■ List of tasks
A: Please rewrite the Marconi article from "The new center" down to "Marconi's customer service.", replacing "carrier-class" with "carrier-grade".
B: Continue the article about Marconi's new Lowell research center from its last sentence.

Marconi opens a research center near Boston for IP product development

Aug. 31, 2004
August 31, 2004 Pittsburgh, PA--Marconi has opened a new research and development facility in Lowell, MA, that will focus development on a new platform for a family of products to address the rapidly growing IP services market.

August 31, 2004 Pittsburgh, PA-- Marconi has opened a new research and development facility in Lowell, MA, that will focus development on a new platform for a family of products to address the rapidly growing IP services market.

The new center complements ongoing IP engineering work at existing Marconi development centers in both Vienna, Va., and Pittsburgh, and the resulting platform will become the latest in a line of IP and IP-aware products from Marconi that includes such offerings as the BXR-48000 multiservice switch router.

This new carrier-class platform, which will provide virtual private networks in the mission-critical applications typically required by Marconi's customers, is based, in part, on the award-winning technology of Crescent Networks' that Marconi purchased last year. The new platform will include Marconi's network management and quality of service capabilities and will be supported by Marconi's customer service.

More than 20 development engineers will work out of the Lowell facility. Many of the engineers formerly worked for Crescent Networks, and were hired by Marconi, according to a company spokesman.

"Marconi is making a firm commitment to delivering world-class IP service platforms to the marketplace. The creation of this new facility and the engineering and development talent that will staff it is yet another step in that direction," said Dr. James Luciani, who will lead the new development team for Marconi. Luciani was previously chief technical officer and vice president of product management at Crescent.

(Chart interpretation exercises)
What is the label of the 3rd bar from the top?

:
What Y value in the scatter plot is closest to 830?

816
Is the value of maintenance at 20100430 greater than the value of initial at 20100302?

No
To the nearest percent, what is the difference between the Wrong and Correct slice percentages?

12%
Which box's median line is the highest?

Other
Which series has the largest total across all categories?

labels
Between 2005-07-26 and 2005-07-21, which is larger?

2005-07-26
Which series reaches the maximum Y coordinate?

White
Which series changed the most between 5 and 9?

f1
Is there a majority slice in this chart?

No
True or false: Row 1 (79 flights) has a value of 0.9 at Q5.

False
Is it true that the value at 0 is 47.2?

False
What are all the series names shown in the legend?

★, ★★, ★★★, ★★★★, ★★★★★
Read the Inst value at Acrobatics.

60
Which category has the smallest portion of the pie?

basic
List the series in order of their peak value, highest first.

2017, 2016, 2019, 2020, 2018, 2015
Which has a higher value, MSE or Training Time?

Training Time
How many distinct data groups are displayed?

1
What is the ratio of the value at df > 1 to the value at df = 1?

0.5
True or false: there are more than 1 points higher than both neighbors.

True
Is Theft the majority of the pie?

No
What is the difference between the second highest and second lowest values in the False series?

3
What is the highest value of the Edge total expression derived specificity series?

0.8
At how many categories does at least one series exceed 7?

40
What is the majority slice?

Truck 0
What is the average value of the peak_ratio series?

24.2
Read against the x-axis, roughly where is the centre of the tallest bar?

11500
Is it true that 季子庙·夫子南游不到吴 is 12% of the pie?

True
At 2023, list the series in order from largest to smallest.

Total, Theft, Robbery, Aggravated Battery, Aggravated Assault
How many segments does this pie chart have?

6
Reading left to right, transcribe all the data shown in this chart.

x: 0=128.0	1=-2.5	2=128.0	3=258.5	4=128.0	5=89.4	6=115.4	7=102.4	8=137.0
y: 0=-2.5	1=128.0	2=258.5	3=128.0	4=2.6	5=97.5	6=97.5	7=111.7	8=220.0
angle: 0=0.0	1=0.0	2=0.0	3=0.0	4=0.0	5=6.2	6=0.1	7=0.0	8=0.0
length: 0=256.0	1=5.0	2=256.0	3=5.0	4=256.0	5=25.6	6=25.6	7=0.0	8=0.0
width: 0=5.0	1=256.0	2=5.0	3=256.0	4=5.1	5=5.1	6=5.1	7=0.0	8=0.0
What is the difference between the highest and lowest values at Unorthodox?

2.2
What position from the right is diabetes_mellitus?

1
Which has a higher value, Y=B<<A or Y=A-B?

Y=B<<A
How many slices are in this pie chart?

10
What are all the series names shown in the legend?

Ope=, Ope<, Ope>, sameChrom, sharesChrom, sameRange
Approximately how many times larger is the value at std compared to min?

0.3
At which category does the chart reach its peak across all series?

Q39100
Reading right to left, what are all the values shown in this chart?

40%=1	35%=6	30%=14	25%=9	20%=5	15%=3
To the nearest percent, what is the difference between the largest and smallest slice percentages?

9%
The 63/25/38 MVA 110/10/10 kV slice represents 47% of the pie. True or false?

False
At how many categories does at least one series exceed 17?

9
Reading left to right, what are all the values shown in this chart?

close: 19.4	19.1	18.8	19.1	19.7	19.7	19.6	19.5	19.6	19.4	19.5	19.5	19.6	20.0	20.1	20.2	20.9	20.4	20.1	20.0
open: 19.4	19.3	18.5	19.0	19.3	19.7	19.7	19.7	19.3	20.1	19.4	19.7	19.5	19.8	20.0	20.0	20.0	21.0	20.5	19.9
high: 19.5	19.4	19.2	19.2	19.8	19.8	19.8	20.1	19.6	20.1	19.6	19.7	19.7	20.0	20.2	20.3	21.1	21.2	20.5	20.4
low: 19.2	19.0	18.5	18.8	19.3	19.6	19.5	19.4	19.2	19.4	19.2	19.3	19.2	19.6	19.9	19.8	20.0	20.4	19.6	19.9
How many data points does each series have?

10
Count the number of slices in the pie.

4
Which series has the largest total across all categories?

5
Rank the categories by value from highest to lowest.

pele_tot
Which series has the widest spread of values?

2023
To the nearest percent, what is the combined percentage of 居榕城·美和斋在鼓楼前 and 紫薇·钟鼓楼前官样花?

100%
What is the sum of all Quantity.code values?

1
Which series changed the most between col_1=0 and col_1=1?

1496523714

■ Outputs for the tasks
A:
The new center complements ongoing IP engineering work at existing Marconi development centers in both Vienna, Va., and Pittsburgh, and the resulting platform will become the latest in a line of IP and IP-aware products from Marconi that includes such offerings as the BXR-48000 multiservice switch router.

This new carrier-grade platform, which will provide virtual private networks in the mission-critical applications typically required by Marconi's customers, is based, in part, on the award-winning technology of Crescent Networks' that Marconi purchased last year. The new platform will include Marconi's network management and quality of service capabilities and will be supported by Marconi's customer service.

B:
Marconi's new IP services routing family will use technology from Crescent, a venture-funded startup that closed during the restructuring of the telecommunications industry. That technology, which was used in a routing platform sold to NTT and placed in several other carrier trials, also won a SuperQuest award in the network backbone/edge category at the 2001 SuperComm trade show.

"Customers want IP-based managed services, but they want the services delivered with the same high level of performance and reliability they have come to expect from Marconi," said Joe Pajer, executive vice president and general manager of Marconi's Broadband Routing & Switching group. "The new IP platform being developed by Marconi will deliver these benefits, complementing Marconi's current product line, and help service providers, enterprises and government users make the transition to profitable, high-performance packet networks."